Content starts

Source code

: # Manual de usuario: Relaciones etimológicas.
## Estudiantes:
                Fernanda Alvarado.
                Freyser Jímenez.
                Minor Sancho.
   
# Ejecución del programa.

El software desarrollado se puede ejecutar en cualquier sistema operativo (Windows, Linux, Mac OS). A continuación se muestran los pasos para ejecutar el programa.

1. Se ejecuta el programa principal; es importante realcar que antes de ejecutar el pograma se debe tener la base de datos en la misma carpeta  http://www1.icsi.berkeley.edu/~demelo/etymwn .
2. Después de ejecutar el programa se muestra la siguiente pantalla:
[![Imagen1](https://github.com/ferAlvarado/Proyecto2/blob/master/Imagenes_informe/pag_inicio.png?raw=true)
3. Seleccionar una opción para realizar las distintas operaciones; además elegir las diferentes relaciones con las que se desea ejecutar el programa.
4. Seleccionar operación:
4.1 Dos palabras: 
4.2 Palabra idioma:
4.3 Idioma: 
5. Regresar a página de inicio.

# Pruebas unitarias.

Content ends
Content starts

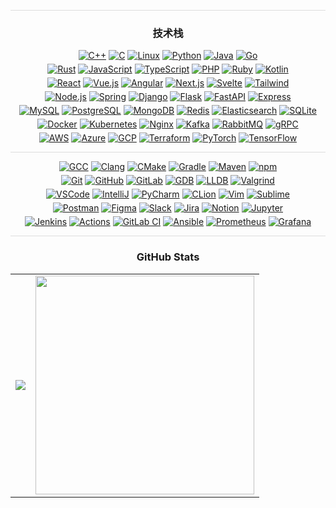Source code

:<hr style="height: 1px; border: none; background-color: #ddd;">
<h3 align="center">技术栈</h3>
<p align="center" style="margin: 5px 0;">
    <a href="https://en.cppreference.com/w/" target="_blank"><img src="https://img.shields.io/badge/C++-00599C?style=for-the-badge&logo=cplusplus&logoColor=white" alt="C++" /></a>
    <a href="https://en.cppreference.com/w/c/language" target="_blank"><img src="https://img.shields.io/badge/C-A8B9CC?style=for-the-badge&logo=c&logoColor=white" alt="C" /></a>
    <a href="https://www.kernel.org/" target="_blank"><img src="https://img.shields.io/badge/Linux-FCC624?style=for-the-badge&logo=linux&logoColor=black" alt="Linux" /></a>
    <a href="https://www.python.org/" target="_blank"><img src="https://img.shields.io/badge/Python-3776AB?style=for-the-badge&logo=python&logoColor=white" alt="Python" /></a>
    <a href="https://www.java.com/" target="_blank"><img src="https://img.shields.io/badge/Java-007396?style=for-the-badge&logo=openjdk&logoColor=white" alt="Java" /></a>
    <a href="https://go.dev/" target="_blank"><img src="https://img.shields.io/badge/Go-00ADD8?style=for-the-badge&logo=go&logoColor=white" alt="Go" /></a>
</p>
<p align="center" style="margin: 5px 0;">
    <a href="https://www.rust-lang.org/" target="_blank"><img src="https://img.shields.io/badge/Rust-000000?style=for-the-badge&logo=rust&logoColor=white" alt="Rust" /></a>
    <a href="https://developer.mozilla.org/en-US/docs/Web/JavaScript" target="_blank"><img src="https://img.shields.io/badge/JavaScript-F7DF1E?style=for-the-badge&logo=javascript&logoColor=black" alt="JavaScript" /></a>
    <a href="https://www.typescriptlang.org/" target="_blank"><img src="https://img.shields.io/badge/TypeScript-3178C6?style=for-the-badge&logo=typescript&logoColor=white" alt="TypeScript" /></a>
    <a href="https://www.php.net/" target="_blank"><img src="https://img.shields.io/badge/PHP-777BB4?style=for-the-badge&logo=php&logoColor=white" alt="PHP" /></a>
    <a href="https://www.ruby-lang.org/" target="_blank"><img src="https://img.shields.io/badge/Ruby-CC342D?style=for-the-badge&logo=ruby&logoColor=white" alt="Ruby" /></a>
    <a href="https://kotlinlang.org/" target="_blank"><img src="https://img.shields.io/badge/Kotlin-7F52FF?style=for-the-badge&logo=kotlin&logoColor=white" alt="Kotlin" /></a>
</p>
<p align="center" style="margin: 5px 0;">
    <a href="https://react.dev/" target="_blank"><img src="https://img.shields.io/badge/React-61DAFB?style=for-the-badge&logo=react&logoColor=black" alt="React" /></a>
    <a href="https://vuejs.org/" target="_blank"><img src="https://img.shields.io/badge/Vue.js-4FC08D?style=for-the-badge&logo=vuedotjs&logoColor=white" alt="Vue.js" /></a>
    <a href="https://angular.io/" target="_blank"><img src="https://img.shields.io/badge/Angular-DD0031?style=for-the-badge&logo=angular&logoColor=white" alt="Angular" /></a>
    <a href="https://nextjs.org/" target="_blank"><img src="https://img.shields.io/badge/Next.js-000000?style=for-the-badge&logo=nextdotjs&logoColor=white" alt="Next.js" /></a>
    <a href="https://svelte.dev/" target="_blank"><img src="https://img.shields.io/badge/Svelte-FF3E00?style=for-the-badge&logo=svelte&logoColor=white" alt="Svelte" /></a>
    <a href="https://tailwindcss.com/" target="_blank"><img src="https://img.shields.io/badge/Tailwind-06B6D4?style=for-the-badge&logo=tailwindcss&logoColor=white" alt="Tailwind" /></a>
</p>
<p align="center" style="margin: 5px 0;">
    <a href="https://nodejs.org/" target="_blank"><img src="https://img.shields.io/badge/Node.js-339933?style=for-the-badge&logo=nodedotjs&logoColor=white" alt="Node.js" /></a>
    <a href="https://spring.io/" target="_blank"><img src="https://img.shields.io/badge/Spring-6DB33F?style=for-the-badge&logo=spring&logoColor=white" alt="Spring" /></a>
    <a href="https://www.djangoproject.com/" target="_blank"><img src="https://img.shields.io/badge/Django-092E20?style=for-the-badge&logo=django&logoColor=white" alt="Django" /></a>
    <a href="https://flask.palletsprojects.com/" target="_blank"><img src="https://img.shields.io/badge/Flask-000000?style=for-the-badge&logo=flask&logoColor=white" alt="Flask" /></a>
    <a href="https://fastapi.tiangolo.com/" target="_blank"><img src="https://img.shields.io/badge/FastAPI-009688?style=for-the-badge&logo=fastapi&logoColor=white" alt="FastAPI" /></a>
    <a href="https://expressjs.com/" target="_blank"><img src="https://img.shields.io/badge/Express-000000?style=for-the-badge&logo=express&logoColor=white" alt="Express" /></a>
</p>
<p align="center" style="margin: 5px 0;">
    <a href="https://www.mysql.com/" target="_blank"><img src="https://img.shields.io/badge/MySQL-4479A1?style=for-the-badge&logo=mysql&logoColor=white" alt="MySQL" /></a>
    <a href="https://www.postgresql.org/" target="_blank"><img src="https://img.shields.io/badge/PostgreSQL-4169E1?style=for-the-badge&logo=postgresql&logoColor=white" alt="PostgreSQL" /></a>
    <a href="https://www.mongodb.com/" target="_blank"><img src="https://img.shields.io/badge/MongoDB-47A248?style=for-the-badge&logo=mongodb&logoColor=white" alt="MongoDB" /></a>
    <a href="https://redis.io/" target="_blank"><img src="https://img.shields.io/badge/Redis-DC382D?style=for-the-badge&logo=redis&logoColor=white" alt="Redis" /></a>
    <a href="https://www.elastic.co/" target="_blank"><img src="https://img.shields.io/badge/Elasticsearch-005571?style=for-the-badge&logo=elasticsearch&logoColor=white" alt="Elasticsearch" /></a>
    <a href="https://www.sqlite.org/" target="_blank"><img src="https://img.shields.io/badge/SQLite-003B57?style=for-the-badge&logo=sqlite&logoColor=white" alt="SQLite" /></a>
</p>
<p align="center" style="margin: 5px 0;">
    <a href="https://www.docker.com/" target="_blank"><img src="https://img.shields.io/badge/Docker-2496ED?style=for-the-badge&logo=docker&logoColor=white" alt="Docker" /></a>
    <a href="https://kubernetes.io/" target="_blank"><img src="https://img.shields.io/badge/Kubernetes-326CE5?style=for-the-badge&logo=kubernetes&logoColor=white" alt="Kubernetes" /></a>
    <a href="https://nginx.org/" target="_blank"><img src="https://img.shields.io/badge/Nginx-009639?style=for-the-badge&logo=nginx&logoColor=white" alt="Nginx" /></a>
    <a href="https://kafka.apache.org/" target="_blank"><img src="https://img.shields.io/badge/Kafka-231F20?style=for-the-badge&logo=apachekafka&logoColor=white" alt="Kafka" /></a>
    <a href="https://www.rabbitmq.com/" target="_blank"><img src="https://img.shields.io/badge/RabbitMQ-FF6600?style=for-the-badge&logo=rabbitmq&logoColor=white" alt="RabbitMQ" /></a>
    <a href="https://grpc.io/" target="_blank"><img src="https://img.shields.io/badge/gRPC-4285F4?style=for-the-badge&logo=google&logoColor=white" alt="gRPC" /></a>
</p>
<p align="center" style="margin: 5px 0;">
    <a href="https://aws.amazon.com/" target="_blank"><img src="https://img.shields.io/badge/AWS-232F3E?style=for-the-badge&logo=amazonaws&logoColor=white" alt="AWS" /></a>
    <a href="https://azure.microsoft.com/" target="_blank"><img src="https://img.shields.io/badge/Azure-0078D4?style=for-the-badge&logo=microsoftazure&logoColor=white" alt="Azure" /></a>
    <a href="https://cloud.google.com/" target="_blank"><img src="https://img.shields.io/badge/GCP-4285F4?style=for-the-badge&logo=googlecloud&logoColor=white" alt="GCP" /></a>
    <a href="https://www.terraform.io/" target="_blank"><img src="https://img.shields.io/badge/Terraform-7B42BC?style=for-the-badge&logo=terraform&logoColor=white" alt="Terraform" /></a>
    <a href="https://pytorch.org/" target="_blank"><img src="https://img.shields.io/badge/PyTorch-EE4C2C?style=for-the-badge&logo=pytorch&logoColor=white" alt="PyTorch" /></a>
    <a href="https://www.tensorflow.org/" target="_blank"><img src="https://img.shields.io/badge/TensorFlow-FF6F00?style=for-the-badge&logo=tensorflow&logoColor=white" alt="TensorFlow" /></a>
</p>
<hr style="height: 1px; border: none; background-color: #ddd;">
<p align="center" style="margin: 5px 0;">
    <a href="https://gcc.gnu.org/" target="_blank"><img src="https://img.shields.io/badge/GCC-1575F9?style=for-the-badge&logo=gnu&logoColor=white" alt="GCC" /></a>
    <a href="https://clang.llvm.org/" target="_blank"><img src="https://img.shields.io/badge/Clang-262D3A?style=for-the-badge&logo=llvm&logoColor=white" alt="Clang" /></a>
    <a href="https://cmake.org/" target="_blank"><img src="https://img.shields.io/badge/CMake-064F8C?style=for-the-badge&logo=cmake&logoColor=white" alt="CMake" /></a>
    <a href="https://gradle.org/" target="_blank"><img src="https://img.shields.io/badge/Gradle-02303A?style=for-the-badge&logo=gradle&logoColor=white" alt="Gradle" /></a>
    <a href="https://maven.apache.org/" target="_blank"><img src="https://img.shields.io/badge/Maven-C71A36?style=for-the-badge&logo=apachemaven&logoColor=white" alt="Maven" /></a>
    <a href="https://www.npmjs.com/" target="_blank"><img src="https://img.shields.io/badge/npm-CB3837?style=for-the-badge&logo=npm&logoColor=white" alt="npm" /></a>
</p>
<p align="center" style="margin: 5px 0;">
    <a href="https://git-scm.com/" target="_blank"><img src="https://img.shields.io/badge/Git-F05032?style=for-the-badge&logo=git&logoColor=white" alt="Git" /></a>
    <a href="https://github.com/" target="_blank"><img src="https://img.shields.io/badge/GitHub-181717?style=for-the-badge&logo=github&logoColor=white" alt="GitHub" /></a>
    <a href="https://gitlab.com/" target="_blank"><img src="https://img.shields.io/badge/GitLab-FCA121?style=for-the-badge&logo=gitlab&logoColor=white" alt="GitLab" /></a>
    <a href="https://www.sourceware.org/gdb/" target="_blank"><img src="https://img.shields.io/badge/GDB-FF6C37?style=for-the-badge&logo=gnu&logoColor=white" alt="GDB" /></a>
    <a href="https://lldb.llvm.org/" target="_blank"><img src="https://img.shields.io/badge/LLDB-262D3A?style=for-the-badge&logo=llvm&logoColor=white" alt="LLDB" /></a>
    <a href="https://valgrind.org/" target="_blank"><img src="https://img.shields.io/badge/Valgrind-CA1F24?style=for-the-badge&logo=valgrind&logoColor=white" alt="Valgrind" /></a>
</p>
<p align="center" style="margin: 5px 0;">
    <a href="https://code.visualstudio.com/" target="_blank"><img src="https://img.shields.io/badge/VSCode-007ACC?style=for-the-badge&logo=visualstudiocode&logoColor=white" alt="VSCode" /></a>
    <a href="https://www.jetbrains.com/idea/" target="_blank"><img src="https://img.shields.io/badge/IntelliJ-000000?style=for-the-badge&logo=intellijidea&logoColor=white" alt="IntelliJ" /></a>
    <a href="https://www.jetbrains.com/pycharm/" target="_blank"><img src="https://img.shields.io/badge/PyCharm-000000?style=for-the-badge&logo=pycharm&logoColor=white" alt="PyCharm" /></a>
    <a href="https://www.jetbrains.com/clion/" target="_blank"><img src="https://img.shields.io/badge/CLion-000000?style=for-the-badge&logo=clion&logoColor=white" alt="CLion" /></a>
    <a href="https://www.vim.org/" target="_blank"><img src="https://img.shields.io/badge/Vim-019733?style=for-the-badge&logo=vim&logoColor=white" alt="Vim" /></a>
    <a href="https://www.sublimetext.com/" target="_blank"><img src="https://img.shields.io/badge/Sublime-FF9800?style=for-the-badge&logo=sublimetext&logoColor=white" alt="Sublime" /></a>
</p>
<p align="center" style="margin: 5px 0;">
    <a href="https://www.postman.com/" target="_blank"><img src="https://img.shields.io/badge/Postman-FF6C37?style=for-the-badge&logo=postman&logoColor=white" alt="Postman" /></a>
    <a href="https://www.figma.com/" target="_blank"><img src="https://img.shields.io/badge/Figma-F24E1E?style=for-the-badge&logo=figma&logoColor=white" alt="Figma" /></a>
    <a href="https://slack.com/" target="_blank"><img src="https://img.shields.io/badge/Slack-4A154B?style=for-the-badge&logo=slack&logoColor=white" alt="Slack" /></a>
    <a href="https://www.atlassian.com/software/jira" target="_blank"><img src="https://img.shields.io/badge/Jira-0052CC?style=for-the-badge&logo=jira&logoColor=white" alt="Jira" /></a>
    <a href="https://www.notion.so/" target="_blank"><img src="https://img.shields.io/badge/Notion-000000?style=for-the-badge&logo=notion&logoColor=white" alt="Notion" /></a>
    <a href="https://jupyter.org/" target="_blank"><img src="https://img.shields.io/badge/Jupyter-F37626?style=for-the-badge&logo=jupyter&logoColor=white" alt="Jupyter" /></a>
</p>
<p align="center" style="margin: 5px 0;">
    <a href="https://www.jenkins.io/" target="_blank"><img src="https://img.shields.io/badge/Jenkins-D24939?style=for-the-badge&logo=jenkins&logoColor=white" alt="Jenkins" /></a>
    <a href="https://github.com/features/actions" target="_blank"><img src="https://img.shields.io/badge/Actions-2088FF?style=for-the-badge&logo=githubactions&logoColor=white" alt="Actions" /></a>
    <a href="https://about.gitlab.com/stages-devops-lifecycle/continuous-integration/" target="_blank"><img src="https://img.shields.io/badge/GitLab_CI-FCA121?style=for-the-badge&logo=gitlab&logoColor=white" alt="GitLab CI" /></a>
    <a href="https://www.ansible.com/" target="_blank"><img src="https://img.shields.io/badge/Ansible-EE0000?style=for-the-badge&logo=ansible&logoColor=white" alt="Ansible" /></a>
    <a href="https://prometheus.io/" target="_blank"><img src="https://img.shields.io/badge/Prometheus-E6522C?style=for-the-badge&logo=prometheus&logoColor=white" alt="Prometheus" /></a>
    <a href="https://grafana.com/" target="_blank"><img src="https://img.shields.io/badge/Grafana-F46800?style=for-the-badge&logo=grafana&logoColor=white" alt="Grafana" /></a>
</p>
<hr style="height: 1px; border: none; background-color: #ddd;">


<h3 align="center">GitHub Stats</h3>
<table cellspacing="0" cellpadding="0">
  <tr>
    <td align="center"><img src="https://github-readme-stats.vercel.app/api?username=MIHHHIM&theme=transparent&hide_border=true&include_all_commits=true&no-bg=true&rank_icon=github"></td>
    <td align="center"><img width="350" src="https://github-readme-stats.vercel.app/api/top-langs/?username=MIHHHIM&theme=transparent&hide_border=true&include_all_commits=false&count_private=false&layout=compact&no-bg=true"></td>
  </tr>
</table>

Content ends
Content starts

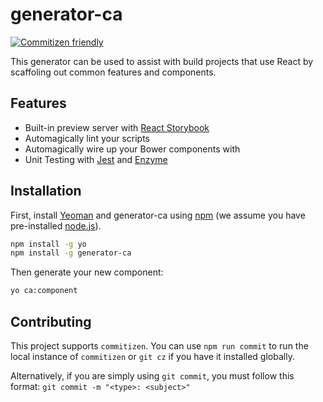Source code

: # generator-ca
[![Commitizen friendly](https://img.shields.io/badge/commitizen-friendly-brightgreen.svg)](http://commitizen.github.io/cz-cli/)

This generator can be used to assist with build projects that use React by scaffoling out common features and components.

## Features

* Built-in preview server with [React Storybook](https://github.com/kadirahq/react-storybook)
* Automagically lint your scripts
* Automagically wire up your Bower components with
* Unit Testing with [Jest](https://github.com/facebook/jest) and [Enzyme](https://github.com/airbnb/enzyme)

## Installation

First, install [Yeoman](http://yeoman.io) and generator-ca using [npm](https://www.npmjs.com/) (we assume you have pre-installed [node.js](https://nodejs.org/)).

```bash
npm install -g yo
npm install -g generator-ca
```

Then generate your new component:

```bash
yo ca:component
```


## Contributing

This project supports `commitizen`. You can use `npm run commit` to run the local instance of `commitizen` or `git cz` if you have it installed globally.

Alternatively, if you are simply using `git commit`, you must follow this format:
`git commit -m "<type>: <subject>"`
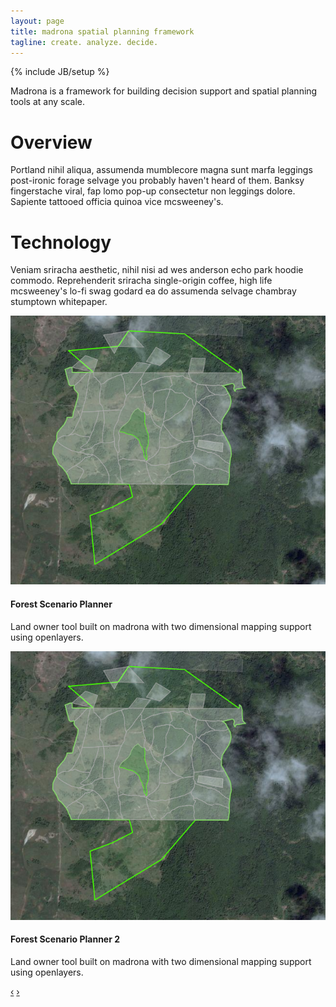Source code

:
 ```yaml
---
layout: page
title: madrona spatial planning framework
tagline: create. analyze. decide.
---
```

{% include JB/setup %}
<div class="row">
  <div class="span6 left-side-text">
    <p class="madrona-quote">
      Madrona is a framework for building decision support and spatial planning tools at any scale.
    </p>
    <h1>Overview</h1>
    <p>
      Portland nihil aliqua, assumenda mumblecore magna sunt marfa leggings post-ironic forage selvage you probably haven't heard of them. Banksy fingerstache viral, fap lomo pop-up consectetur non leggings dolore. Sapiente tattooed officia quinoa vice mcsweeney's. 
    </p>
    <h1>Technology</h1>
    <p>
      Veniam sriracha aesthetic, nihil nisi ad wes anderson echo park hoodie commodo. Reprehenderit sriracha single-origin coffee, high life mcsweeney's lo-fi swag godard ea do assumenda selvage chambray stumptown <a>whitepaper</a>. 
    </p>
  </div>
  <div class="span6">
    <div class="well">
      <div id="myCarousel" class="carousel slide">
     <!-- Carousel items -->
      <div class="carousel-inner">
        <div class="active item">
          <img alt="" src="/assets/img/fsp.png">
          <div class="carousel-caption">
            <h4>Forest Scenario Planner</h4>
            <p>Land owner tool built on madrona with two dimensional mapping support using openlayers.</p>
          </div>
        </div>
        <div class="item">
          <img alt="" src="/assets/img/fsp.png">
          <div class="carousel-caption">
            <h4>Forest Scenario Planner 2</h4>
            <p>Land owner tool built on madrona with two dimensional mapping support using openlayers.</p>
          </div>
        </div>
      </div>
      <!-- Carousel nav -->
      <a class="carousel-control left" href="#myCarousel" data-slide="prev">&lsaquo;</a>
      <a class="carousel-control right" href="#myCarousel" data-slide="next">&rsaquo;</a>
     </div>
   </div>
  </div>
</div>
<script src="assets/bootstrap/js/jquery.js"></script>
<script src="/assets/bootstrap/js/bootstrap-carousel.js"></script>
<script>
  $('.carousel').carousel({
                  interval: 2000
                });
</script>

Content ends

#### [Your instructions]
Go through the entries and return each line where the word "table" appears.

#### [Your solution]
<table cellspacing="0" cellpadding="0">
</table>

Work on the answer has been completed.